Content starts

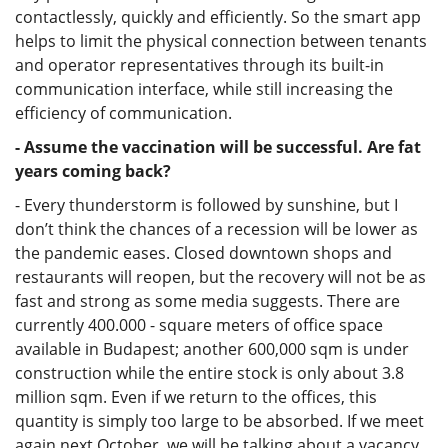
contactlessly, quickly and efficiently. So the smart app
helps to limit the physical connection between tenants
and operator representatives through its built-in
communication interface, while still increasing the
efficiency of communication.
- Assume the vaccination will be successful. Are fat
years coming back?
- Every thunderstorm is followed by sunshine, but I
don’t think the chances of a recession will be lower as
the pandemic eases. Closed downtown shops and
restaurants will reopen, but the recovery will not be as
fast and strong as some media suggests. There are
currently 400.000 - square meters of office space
available in Budapest; another 600,000 sqm is under
construction while the entire stock is only about 3.8
million sqm. Even if we return to the offices, this
quantity is simply too large to be absorbed. If we meet
again next October, we will be talking about a vacancy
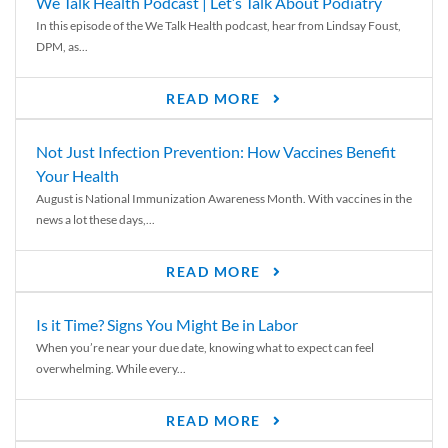
We Talk Health Podcast | Let’s Talk About Podiatry
In this episode of the We Talk Health podcast, hear from Lindsay Foust,
DPM, as...
READ MORE
Not Just Infection Prevention: How Vaccines Benefit
Your Health
August is National Immunization Awareness Month. With vaccines in the
news a lot these days,...
READ MORE
Is it Time? Signs You Might Be in Labor
When you’re near your due date, knowing what to expect can feel
overwhelming. While every...
READ MORE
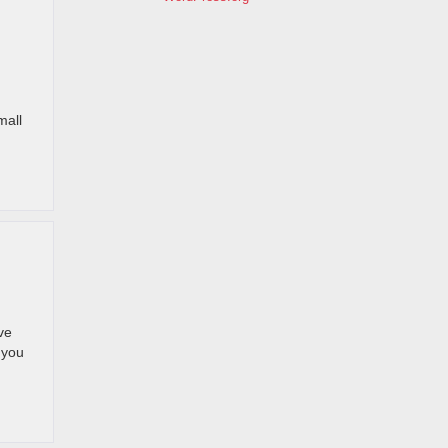
mall
ve
 you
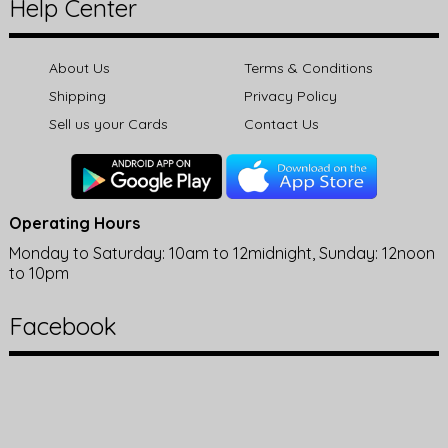
Help Center
About Us
Terms & Conditions
Shipping
Privacy Policy
Sell us your Cards
Contact Us
Operating Hours
Monday to Saturday: 10am to 12midnight, Sunday: 12noon
to 10pm
Facebook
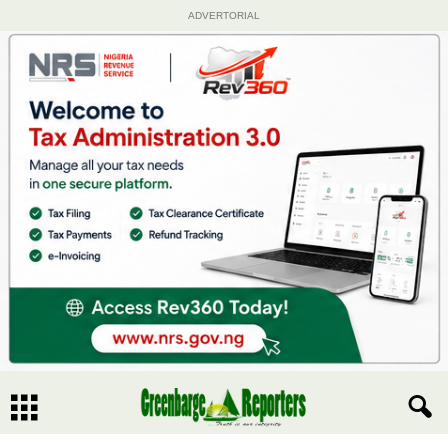
ADVERTORIAL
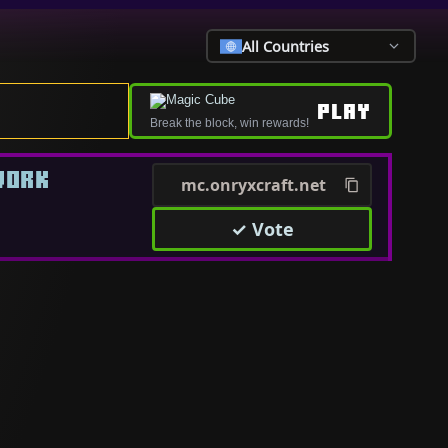
All Countries
PLAY
Break the block, win rewards!
WORK
mc.onryxcraft.net
✓ Vote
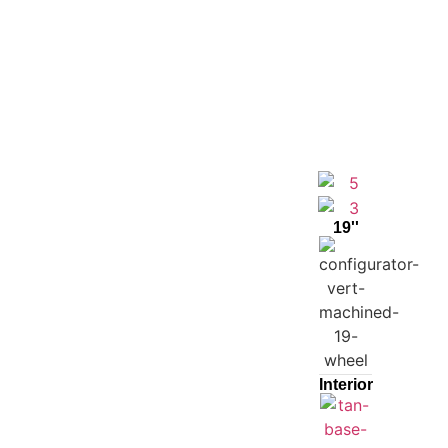
19''
Interior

Content ends

Scan the records for the string "communication". Copy each line in which it appears.

**Answer below:**
communication interface, while still increasing the
efficiency of communication.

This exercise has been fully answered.